Pour la FWA, il faut dès lors de manière urgente réviser la Loi sur la conservation de la nature sur les «dérogations espèces» afin d’aboutir à une simplification et à une accélération des procédures actuelles.
Le Pôle ruralité lui-même concède dans un courrier adressé aux Ministres régionaux de l’Environnement et de l’Agriculture, qu’il serait opportun de simplifier les démarches, car il est dans l’impossibilité de traiter les trop nombreuses demandes qui lui parviennent à ce sujet.
Nous rappelons à ceux d’entre-vous qui seraient touchés de ne pas oublier de faire constater les dégâts en demandant un passage commission communale.
Le dialogue nourri qui s’est installé entre les divers acteurs de la ruralité concernés par la question de la gestion de la faune et des éventuels dégâts qu’elle occasionne dans nos champs et forêts, est bien présent pour le dossier corvidés, comme il l’est par ailleurs dans celui des sangliers.
Agriculteurs, chasseurs, forestiers, propriétaires ruraux, Union des Villes et Communes, partagent largement la même préoccupation: maintenir une biodiversité équilibrée, la renforcer, tout en protégeant la flore et la faune des dégâts auxquels elle est soumise.
Nous attendons des Ministres de l’Environnement et de l’Agriculture qu’ils entendent les demandes des acteurs du monde rural.
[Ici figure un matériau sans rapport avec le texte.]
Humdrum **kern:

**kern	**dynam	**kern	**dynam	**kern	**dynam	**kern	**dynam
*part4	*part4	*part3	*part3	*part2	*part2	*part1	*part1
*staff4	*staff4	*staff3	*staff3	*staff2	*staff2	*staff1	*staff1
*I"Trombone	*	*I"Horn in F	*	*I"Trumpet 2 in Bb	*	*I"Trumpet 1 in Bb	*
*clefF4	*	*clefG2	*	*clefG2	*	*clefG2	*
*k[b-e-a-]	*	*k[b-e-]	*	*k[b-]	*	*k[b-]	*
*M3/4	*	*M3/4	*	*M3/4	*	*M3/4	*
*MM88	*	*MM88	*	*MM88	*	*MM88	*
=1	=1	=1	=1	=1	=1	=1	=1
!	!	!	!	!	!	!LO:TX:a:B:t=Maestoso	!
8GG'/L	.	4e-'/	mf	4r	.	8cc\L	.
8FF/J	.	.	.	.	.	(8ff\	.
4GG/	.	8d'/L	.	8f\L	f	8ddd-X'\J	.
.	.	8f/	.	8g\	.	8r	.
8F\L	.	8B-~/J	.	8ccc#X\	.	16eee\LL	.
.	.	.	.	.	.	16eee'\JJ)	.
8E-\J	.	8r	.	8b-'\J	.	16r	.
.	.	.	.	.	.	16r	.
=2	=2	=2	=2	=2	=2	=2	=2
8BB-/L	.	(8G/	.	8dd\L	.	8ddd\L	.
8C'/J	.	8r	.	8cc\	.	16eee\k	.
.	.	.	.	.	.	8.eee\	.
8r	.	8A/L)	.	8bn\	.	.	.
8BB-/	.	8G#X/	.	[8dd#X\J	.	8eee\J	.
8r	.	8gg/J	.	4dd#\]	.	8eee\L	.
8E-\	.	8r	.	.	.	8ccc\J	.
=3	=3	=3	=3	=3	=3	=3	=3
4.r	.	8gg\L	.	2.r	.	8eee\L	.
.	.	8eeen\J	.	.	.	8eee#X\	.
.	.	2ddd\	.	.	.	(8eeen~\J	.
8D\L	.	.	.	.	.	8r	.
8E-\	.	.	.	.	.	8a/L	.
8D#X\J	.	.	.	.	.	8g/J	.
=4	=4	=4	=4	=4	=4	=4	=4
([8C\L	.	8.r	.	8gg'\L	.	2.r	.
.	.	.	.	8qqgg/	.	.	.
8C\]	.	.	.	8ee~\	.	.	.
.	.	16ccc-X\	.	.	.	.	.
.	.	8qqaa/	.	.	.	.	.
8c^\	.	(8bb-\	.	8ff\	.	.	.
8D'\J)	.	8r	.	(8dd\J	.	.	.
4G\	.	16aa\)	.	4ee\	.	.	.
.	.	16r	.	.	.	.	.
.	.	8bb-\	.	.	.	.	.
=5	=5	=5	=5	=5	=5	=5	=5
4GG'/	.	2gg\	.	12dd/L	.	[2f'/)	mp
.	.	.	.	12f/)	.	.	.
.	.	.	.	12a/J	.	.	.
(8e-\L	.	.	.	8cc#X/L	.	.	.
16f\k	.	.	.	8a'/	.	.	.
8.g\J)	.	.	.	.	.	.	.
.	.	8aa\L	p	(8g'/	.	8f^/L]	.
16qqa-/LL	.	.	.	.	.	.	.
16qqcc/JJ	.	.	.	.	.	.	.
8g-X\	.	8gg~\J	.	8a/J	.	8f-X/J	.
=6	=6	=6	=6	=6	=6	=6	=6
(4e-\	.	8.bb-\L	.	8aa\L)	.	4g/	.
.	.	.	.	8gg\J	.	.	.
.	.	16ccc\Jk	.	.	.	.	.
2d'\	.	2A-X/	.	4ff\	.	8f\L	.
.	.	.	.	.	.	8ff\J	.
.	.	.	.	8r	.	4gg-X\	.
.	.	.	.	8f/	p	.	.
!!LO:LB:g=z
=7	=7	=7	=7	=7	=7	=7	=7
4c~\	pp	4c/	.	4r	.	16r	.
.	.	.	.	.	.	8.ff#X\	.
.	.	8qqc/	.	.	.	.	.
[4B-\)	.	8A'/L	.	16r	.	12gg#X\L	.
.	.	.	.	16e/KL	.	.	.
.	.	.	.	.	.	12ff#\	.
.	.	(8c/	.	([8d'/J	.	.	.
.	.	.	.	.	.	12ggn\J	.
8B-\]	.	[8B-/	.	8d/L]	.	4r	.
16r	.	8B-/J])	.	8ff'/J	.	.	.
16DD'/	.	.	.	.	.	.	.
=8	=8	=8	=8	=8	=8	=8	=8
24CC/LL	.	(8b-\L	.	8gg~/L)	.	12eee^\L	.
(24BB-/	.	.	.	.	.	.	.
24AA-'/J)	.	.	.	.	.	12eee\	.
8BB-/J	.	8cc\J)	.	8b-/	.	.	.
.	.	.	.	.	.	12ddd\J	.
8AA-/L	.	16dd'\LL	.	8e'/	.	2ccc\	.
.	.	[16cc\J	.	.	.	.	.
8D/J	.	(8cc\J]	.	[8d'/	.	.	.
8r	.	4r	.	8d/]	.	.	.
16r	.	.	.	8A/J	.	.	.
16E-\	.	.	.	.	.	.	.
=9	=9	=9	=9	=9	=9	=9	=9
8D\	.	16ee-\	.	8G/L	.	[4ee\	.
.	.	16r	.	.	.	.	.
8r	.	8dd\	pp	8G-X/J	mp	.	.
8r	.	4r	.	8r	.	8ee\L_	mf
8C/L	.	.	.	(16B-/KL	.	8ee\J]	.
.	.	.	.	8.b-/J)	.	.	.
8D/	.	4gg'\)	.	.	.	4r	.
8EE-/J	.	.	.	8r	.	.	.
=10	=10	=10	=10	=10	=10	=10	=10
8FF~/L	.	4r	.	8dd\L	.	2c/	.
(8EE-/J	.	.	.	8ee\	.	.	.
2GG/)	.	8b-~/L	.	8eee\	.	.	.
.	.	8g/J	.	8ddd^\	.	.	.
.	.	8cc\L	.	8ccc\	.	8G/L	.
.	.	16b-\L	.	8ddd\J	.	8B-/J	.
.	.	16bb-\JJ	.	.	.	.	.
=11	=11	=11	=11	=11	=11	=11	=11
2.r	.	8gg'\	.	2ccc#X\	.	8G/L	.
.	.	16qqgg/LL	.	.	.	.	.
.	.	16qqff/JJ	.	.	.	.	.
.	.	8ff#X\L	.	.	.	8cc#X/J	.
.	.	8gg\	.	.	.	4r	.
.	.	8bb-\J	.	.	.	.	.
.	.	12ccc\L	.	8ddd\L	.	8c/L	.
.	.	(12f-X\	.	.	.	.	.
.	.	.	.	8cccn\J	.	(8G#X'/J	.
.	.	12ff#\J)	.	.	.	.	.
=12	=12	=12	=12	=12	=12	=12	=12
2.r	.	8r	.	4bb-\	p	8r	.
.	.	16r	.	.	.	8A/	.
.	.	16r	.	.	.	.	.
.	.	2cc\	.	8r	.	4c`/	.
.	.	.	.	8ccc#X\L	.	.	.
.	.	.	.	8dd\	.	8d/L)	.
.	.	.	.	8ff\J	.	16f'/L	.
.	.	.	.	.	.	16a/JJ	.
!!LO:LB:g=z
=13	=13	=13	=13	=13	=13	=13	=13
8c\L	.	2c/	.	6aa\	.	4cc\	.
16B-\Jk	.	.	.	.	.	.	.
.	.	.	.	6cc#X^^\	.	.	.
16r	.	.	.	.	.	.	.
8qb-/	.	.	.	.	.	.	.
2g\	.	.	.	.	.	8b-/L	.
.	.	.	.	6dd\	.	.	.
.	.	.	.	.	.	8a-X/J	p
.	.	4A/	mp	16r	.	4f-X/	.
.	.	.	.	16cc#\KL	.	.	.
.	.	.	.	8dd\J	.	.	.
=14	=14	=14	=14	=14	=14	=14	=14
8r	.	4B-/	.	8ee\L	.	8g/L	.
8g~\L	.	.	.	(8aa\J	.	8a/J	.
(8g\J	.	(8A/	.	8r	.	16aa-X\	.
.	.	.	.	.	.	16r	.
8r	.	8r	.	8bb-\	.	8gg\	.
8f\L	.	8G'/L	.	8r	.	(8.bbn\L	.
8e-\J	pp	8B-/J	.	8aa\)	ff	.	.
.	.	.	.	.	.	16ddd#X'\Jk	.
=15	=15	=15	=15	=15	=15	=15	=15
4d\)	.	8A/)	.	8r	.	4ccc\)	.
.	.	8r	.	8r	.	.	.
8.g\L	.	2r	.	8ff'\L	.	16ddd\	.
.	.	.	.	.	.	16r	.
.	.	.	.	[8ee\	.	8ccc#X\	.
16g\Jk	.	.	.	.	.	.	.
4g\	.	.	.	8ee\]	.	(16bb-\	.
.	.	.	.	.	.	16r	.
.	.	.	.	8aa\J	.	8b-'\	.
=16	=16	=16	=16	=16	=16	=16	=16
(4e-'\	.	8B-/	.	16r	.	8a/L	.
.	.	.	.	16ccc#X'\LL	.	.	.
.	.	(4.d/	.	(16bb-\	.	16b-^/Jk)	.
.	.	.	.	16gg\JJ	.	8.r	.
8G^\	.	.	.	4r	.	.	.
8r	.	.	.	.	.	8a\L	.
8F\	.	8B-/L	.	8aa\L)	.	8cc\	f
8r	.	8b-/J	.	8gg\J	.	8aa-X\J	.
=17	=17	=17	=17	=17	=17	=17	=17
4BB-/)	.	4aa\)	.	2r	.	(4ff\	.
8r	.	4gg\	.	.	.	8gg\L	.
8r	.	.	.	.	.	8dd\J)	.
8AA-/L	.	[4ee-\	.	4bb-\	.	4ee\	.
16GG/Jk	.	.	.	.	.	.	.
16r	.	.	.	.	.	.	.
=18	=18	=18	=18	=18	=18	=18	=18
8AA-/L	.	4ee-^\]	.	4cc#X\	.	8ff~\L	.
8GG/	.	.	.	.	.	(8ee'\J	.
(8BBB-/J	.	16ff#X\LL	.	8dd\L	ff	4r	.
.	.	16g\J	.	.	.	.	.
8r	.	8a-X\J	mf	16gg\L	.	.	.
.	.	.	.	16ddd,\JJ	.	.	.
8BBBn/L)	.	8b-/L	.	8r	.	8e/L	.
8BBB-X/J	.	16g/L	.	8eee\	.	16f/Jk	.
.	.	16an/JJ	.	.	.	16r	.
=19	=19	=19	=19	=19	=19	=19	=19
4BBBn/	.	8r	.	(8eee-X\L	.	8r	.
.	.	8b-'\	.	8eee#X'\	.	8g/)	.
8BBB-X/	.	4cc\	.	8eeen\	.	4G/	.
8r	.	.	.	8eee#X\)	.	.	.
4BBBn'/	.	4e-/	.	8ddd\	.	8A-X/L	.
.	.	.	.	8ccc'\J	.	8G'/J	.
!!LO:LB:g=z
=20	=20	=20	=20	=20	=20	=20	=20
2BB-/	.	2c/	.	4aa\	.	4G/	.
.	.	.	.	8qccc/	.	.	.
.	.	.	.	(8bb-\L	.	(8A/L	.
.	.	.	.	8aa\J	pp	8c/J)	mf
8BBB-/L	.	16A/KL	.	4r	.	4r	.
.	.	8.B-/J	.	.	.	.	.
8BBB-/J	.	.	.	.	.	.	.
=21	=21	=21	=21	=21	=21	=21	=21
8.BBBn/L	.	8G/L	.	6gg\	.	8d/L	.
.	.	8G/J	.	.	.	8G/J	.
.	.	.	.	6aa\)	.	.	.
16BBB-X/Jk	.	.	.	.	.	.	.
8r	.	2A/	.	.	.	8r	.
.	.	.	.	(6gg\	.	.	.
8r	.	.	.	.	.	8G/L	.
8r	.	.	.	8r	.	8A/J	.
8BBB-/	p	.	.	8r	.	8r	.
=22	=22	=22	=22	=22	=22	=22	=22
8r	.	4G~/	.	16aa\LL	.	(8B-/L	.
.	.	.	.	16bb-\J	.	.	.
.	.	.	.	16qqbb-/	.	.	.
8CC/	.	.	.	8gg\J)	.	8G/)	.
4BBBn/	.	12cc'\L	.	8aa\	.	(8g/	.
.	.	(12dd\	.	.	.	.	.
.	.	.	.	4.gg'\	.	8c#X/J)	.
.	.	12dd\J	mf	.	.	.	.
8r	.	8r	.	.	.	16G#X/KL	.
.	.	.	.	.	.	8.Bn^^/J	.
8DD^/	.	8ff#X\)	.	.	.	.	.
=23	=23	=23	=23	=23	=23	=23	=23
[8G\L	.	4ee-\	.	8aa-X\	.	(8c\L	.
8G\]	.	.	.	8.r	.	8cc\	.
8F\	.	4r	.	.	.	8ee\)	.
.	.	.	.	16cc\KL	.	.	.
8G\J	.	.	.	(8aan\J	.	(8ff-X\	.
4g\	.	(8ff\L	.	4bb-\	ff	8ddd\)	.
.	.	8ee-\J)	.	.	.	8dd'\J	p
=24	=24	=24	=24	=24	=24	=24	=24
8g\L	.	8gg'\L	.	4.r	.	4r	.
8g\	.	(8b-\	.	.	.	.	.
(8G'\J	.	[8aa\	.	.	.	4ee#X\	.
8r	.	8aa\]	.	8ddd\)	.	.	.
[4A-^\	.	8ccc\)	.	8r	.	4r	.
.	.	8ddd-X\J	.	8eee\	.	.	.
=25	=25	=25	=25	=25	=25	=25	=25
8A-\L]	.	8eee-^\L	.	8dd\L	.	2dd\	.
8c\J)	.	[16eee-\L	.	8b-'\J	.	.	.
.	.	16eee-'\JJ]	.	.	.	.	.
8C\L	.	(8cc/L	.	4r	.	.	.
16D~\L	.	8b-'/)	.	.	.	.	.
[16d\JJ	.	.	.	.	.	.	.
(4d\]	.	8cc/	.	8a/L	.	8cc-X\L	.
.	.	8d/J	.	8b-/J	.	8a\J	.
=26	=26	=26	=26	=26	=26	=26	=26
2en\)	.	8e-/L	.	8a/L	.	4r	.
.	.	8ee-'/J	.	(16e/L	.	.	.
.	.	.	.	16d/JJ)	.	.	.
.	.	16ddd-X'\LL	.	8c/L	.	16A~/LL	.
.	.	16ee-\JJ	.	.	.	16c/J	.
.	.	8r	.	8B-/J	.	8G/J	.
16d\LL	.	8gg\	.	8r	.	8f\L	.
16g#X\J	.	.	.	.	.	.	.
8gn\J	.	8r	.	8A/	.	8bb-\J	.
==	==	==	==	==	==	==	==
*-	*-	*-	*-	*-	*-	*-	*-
Les plans de tir sangliers pour la prochaine saison de chasse sont attendus dans les toutes prochaines semaines: nous espérons qu’ils seront ambitieux et répondront à l’indiscutable besoin de réduire encore drastiquement les populations de sangliers présentes sur notre territoire. La peste porcine africaine est à nouveau à nos portes: les éleveurs porcins, qui traversent une crise prolongée et dramatique, ne pourront pas assumer les conséquences collatérales d’une nouvelle dissémination de cette maladie au sein de la faune sauvage!